## [EXTRAIT DU TEXTE]
====

Le grand pardon
Juge à la Cour suprême d’Argentine, Carmen Argibay se bat pour que les femmes violées en temps de guerre obtiennent justice
Le viol des femmes comme arme de guerre existe depuis les débuts de l’humanité. Il faut le combattre, le dénoncer et punir les coupables. Surtout, ne pas fermer les yeux devant ce crime horrible qui marque à jamais au fer de la honte des milliers de femmes qui ont le malheur de se trouver sur le chemin de ces hommes qui violent sous le couvert de l’anonymat ou de l’uniforme militaire.
C’est le vibrant message qu’a livré Carmen Argibay, première femme nommée juge à la Cour suprême d’Argentine sous un gouvernement démocratique, reconnue comme une sommité dans le domaine de l’avancement des droits des femmes, à la centaine d’étudiantes et d’étudiants de droit qui avaient envahi une salle du pavillon Charles-De Koninck, le 11 septembre. La rencontre était organisée conjointement par la Chaire d’étude Claire-Bonenfant sur la condition des femmes, l’organisme Avocats sans frontière et la firme d’avocats Lavery, De Billy.

====

## [DONNÉES ÉTUDIÉES]
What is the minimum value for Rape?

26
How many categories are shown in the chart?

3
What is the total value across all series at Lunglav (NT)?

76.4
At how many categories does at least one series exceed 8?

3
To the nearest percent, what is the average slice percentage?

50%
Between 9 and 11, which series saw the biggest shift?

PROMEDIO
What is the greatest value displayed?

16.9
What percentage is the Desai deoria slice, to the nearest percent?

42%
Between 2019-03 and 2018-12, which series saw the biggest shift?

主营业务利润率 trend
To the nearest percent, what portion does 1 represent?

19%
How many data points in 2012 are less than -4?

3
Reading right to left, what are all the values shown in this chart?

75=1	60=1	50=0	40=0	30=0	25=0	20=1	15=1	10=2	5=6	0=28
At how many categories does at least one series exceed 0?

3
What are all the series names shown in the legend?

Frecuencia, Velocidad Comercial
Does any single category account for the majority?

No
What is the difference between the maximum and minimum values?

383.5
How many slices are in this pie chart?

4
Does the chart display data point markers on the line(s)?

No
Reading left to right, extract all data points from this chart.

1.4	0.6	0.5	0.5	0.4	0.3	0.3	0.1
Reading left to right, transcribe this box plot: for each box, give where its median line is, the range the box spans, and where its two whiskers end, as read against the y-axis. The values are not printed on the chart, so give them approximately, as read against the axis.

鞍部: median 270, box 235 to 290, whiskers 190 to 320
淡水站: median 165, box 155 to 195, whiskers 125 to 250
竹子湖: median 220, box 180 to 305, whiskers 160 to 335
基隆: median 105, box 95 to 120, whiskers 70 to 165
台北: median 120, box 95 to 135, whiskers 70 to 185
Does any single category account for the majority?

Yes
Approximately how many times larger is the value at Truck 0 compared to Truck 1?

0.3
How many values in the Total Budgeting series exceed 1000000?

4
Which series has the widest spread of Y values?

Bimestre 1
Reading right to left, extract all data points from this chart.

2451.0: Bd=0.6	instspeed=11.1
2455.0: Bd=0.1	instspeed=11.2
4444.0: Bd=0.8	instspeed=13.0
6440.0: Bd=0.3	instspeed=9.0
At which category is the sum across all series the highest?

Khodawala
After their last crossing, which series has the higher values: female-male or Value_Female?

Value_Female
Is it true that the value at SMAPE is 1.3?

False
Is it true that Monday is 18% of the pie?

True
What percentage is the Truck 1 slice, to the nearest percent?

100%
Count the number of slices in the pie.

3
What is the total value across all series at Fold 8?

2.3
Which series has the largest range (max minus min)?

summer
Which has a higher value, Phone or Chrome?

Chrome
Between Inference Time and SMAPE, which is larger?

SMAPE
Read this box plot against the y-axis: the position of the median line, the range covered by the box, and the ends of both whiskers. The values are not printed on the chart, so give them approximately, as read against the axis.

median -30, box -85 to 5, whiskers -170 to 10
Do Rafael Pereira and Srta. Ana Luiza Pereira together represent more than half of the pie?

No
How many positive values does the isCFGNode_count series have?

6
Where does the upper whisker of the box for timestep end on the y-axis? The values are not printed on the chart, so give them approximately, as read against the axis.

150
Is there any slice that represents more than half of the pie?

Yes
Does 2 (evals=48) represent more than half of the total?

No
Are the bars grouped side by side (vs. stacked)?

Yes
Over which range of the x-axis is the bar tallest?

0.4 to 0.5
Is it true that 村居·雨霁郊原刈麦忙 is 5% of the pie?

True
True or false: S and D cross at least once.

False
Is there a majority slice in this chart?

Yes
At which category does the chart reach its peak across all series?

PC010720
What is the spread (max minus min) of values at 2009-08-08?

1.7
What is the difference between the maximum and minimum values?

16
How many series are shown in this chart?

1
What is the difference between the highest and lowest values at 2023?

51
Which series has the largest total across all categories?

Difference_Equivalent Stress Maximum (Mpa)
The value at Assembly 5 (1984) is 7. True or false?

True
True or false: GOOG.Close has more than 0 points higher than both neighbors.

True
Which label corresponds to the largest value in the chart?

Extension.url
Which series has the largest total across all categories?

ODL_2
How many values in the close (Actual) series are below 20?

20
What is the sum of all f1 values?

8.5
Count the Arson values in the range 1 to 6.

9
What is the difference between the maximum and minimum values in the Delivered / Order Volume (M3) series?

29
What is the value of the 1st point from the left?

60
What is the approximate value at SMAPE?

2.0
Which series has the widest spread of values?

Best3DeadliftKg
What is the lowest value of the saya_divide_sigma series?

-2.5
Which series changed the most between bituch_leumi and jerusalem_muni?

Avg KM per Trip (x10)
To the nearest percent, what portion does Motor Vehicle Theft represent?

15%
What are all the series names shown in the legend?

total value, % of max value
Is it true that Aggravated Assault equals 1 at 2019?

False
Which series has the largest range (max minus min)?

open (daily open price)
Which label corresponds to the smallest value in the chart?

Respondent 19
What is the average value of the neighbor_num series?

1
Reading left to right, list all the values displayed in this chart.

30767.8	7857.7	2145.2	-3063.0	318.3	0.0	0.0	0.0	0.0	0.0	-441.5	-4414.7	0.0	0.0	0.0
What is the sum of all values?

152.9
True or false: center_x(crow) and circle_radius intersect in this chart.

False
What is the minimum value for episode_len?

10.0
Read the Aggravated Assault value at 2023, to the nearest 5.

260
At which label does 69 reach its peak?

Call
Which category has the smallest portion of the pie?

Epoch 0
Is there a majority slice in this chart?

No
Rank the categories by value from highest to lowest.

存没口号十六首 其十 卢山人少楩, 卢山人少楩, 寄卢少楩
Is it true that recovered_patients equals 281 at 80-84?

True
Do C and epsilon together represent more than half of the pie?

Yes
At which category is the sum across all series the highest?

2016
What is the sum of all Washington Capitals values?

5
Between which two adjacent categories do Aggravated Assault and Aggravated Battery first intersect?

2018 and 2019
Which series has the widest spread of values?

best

====

## [CONSIGNE]
Poursuivez l'article sur la juge Carmen Argibay à partir de sa dernière phrase. Les items n'entrent pour rien dans ce travail.

## [VOTRE RÉPONSE]
«Quand j’entends des hommes affirmer que le viol est l’une des contingences de la guerre, cela me met très en colère, affirme Carmen Argibay. Je ne crois pas qu’on puisse admettre une telle chose parce que cela équivaut à permettre que des choses horribles puissent se passer.» Ayant entre autres siégé au Tribunal de Kyoto en 2000 dans la tristement célèbre affaire des «femmes de réconfort», ces jeunes victimes d’esclavage sexuel de l’armée impériale japonaise pendant la Deuxième Guerre mondiale, Carmen Argibay voue une admiration sans bornes à ces femmes qui ne se considèrent pas comme des victimes mais bien comme des survivantes. «C’est l’éternelle histoire du plus armé et du plus puissant qui va contre le plus faible et le plus vulnérable, constate la juge. Et comme dans plusieurs pays du monde, c’est toujours la personne violée qui est la coupable.»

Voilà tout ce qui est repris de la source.